Find the line containing "抓住她冰凉的手，重新触碰这一" in the data below and repeat it, along with all later lines, exactly through the last one.

BEGIN

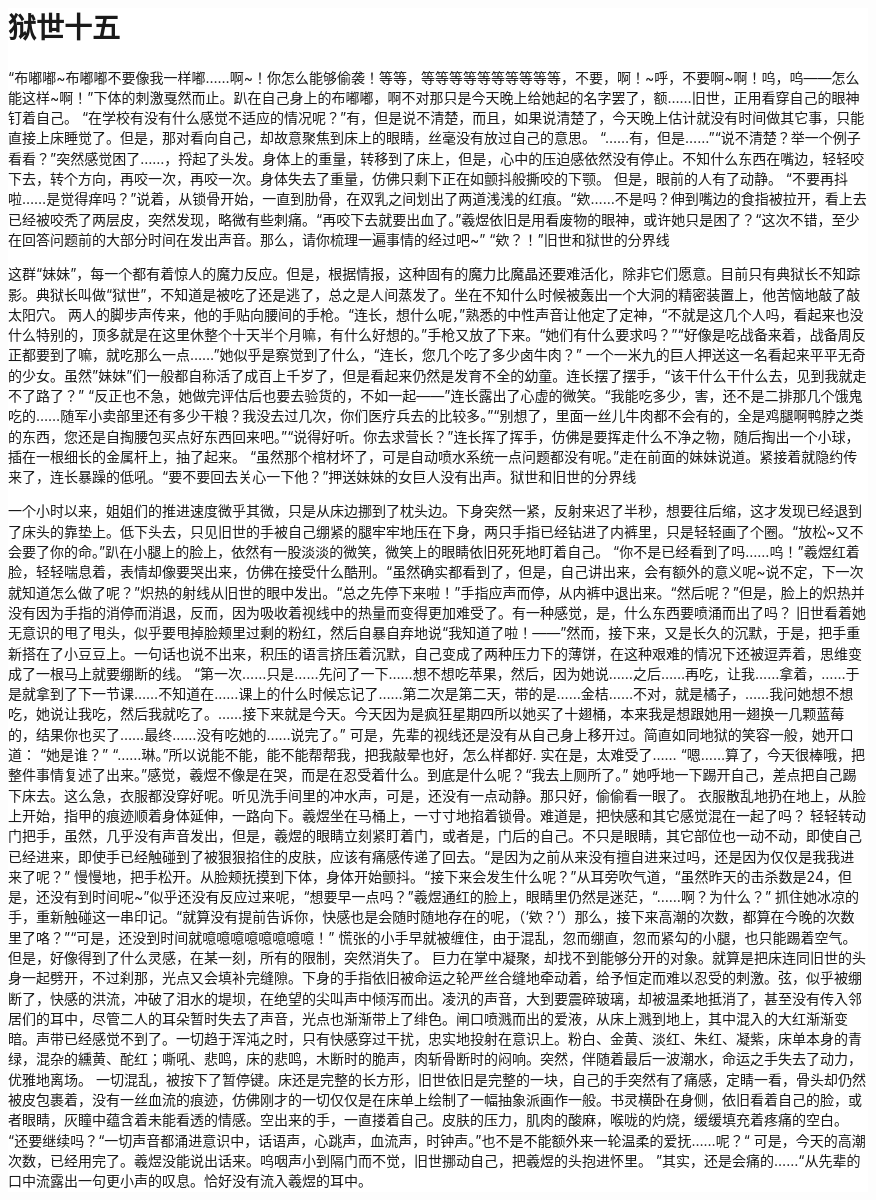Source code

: # 狱世十五

“布嘟嘟~布嘟嘟不要像我一样嘟……啊~！你怎么能够偷袭！等等，等等等等等等等等等等，不要，啊！~呼，不要啊~啊！呜，呜——怎么能这样~啊！”下体的刺激戛然而止。趴在自己身上的布嘟嘟，啊不对那只是今天晚上给她起的名字罢了，额……旧世，正用看穿自己的眼神钉着自己。
“在学校有没有什么感觉不适应的情况呢？”有，但是说不清楚，而且，如果说清楚了，今天晚上估计就没有时间做其它事，只能直接上床睡觉了。但是，那对看向自己，却故意聚焦到床上的眼睛，丝毫没有放过自己的意思。
“……有，但是……”“说不清楚？举一个例子看看？”突然感觉困了……，捋起了头发。身体上的重量，转移到了床上，但是，心中的压迫感依然没有停止。不知什么东西在嘴边，轻轻咬下去，转个方向，再咬一次，再咬一次。身体失去了重量，仿佛只剩下正在如颤抖般撕咬的下颚。
但是，眼前的人有了动静。
“不要再抖啦……是觉得痒吗？”说着，从锁骨开始，一直到肋骨，在双乳之间划出了两道浅浅的红痕。“欸……不是吗？伸到嘴边的食指被拉开，看上去已经被咬秃了两层皮，突然发现，略微有些刺痛。“再咬下去就要出血了。”羲煜依旧是用看废物的眼神，或许她只是困了？“这次不错，至少在回答问题前的大部分时间在发出声音。那么，请你梳理一遍事情的经过吧~”
“欸？！”旧世和狱世的分界线

这群“妹妹”，每一个都有着惊人的魔力反应。但是，根据情报，这种固有的魔力比魔晶还要难活化，除非它们愿意。目前只有典狱长不知踪影。典狱长叫做“狱世”，不知道是被吃了还是逃了，总之是人间蒸发了。坐在不知什么时候被轰出一个大洞的精密装置上，他苦恼地敲了敲太阳穴。
两人的脚步声传来，他的手贴向腰间的手枪。“连长，想什么呢，”熟悉的中性声音让他定了定神，“不就是这几个人吗，看起来也没什么特别的，顶多就是在这里休整个十天半个月嘛，有什么好想的。”手枪又放了下来。“她们有什么要求吗？”“好像是吃战备来着，战备周反正都要到了嘛，就吃那么一点……”她似乎是察觉到了什么，“连长，您几个吃了多少卤牛肉？”
一个一米九的巨人押送这一名看起来平平无奇的少女。虽然”妹妹”们一般都自称活了成百上千岁了，但是看起来仍然是发育不全的幼童。连长摆了摆手，“该干什么干什么去，见到我就走不了路了？”
“反正也不急，她做完评估后也要去验货的，不如一起——”连长露出了心虚的微笑。“我能吃多少，害，还不是二排那几个饿鬼吃的……随军小卖部里还有多少干粮？我没去过几次，你们医疗兵去的比较多。”“别想了，里面一丝儿牛肉都不会有的，全是鸡腿啊鸭脖之类的东西，您还是自掏腰包买点好东西回来吧。”“说得好听。你去求营长？”连长挥了挥手，仿佛是要挥走什么不净之物，随后掏出一个小球，插在一根细长的金属杆上，抽了起来。
“虽然那个棺材坏了，可是自动喷水系统一点问题都没有呢。”走在前面的妹妹说道。紧接着就隐约传来了，连长暴躁的低吼。“要不要回去关心一下他？”押送妹妹的女巨人没有出声。狱世和旧世的分界线

一个小时以来，姐姐们的推进速度微乎其微，只是从床边挪到了枕头边。下身突然一紧，反射来迟了半秒，想要往后缩，这才发现已经退到了床头的靠垫上。低下头去，只见旧世的手被自己绷紧的腿牢牢地压在下身，两只手指已经钻进了内裤里，只是轻轻画了个圈。“放松~又不会要了你的命。”趴在小腿上的脸上，依然有一股淡淡的微笑，微笑上的眼睛依旧死死地盯着自己。
“你不是已经看到了吗……呜！”羲煜红着脸，轻轻喘息着，表情却像要哭出来，仿佛在接受什么酷刑。“虽然确实都看到了，但是，自己讲出来，会有额外的意义呢~说不定，下一次就知道怎么做了呢？”炽热的射线从旧世的眼中发出。“总之先停下来啦！”手指应声而停，从内裤中退出来。“然后呢？”但是，脸上的炽热并没有因为手指的消停而消退，反而，因为吸收着视线中的热量而变得更加难受了。有一种感觉，是，什么东西要喷涌而出了吗？
旧世看着她无意识的甩了甩头，似乎要甩掉脸颊里过剩的粉红，然后自暴自弃地说“我知道了啦！——”然而，接下来，又是长久的沉默，于是，把手重新搭在了小豆豆上。一句话也说不出来，积压的语言挤压着沉默，自己变成了两种压力下的薄饼，在这种艰难的情况下还被逗弄着，思维变成了一根马上就要绷断的线。
“第一次……只是……先问了一下……想不想吃苹果，然后，因为她说……之后……再吃，让我……拿着，……于是就拿到了下一节课……不知道在……课上的什么时候忘记了……第二次是第二天，带的是……金桔……不对，就是橘子，……我问她想不想吃，她说让我吃，然后我就吃了。……接下来就是今天。今天因为是疯狂星期四所以她买了十翅桶，本来我是想跟她用一翅换一几颗蓝莓的，结果你也买了……最终……没有吃她的……说完了。”
可是，先辈的视线还是没有从自己身上移开过。简直如同地狱的笑容一般，她开口道：
“她是谁？”
“……琳。”所以说能不能，能不能帮帮我，把我敲晕也好，怎么样都好. 实在是，太难受了……
“嗯……算了，今天很棒哦，把整件事情复述了出来。”感觉，羲煜不像是在哭，而是在忍受着什么。到底是什么呢？“我去上厕所了。”
她呼地一下踢开自己，差点把自己踢下床去。这么急，衣服都没穿好呢。听见洗手间里的冲水声，可是，还没有一点动静。那只好，偷偷看一眼了。
衣服散乱地扔在地上，从脸上开始，指甲的痕迹顺着身体延伸，一路向下。羲煜坐在马桶上，一寸寸地掐着锁骨。难道是，把快感和其它感觉混在一起了吗？
轻轻转动门把手，虽然，几乎没有声音发出，但是，羲煜的眼睛立刻紧盯着门，或者是，门后的自己。不只是眼睛，其它部位也一动不动，即使自己已经进来，即使手已经触碰到了被狠狠掐住的皮肤，应该有痛感传递了回去。“是因为之前从来没有擅自进来过吗，还是因为仅仅是我我进来了呢？”
慢慢地，把手松开。从脸颊抚摸到下体，身体开始颤抖。“接下来会发生什么呢？”从耳旁吹气道，“虽然昨天的击杀数是24，但是，还没有到时间呢~”似乎还没有反应过来呢，“想要早一点吗？”羲煜通红的脸上，眼睛里仍然是迷茫，“……啊？为什么？”
抓住她冰凉的手，重新触碰这一串印记。“就算没有提前告诉你，快感也是会随时随地存在的呢，（‘欸？’）那么，接下来高潮的次数，都算在今晚的次数里了咯？”“可是，还没到时间就噫噫噫噫噫噫噫噫！”
慌张的小手早就被缠住，由于混乱，忽而绷直，忽而紧勾的小腿，也只能踢着空气。但是，好像得到了什么灵感，在某一刻，所有的限制，突然消失了。
巨力在掌中凝聚，却找不到能够分开的对象。就算是把床连同旧世的头身一起劈开，不过刹那，光点又会填补完缝隙。下身的手指依旧被命运之轮严丝合缝地牵动着，给予恒定而难以忍受的刺激。弦，似乎被绷断了，快感的洪流，冲破了泪水的堤坝，在绝望的尖叫声中倾泻而出。凌汛的声音，大到要震碎玻璃，却被温柔地抵消了，甚至没有传入邻居们的耳中，尽管二人的耳朵暂时失去了声音，光点也渐渐带上了绯色。闸口喷溅而出的爱液，从床上溅到地上，其中混入的大红渐渐变暗。声带已经感觉不到了。一切趋于浑沌之时，只有快感穿过干扰，忠实地投射在意识上。粉白、金黄、淡红、朱红、凝紫，床单本身的青绿，混杂的纁黄、酡红；嘶吼、悲鸣，床的悲鸣，木断时的脆声，肉斩骨断时的闷响。突然，伴随着最后一波潮水，命运之手失去了动力，优雅地离场。
一切混乱，被按下了暂停键。床还是完整的长方形，旧世依旧是完整的一块，自己的手突然有了痛感，定睛一看，骨头却仍然被皮包裹着，没有一丝血流的痕迹，仿佛刚才的一切仅仅是在床单上绘制了一幅抽象派画作一般。书灵横卧在身侧，依旧看着自己的脸，或者眼睛，灰瞳中蕴含着未能看透的情感。空出来的手，一直搂着自己。皮肤的压力，肌肉的酸麻，喉咙的灼烧，缓缓填充着疼痛的空白。
“还要继续吗？“一切声音都涌进意识中，话语声，心跳声，血流声，时钟声。”也不是不能额外来一轮温柔的爱抚……呢？“
可是，今天的高潮次数，已经用完了。羲煜没能说出话来。呜咽声小到隔门而不觉，旧世挪动自己，把羲煜的头抱进怀里。
”其实，还是会痛的……“从先辈的口中流露出一句更小声的叹息。恰好没有流入羲煜的耳中。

END

Exercise output:
抓住她冰凉的手，重新触碰这一串印记。“就算没有提前告诉你，快感也是会随时随地存在的呢，（‘欸？’）那么，接下来高潮的次数，都算在今晚的次数里了咯？”“可是，还没到时间就噫噫噫噫噫噫噫噫！”
慌张的小手早就被缠住，由于混乱，忽而绷直，忽而紧勾的小腿，也只能踢着空气。但是，好像得到了什么灵感，在某一刻，所有的限制，突然消失了。
巨力在掌中凝聚，却找不到能够分开的对象。就算是把床连同旧世的头身一起劈开，不过刹那，光点又会填补完缝隙。下身的手指依旧被命运之轮严丝合缝地牵动着，给予恒定而难以忍受的刺激。弦，似乎被绷断了，快感的洪流，冲破了泪水的堤坝，在绝望的尖叫声中倾泻而出。凌汛的声音，大到要震碎玻璃，却被温柔地抵消了，甚至没有传入邻居们的耳中，尽管二人的耳朵暂时失去了声音，光点也渐渐带上了绯色。闸口喷溅而出的爱液，从床上溅到地上，其中混入的大红渐渐变暗。声带已经感觉不到了。一切趋于浑沌之时，只有快感穿过干扰，忠实地投射在意识上。粉白、金黄、淡红、朱红、凝紫，床单本身的青绿，混杂的纁黄、酡红；嘶吼、悲鸣，床的悲鸣，木断时的脆声，肉斩骨断时的闷响。突然，伴随着最后一波潮水，命运之手失去了动力，优雅地离场。
一切混乱，被按下了暂停键。床还是完整的长方形，旧世依旧是完整的一块，自己的手突然有了痛感，定睛一看，骨头却仍然被皮包裹着，没有一丝血流的痕迹，仿佛刚才的一切仅仅是在床单上绘制了一幅抽象派画作一般。书灵横卧在身侧，依旧看着自己的脸，或者眼睛，灰瞳中蕴含着未能看透的情感。空出来的手，一直搂着自己。皮肤的压力，肌肉的酸麻，喉咙的灼烧，缓缓填充着疼痛的空白。
“还要继续吗？“一切声音都涌进意识中，话语声，心跳声，血流声，时钟声。”也不是不能额外来一轮温柔的爱抚……呢？“
可是，今天的高潮次数，已经用完了。羲煜没能说出话来。呜咽声小到隔门而不觉，旧世挪动自己，把羲煜的头抱进怀里。
”其实，还是会痛的……“从先辈的口中流露出一句更小声的叹息。恰好没有流入羲煜的耳中。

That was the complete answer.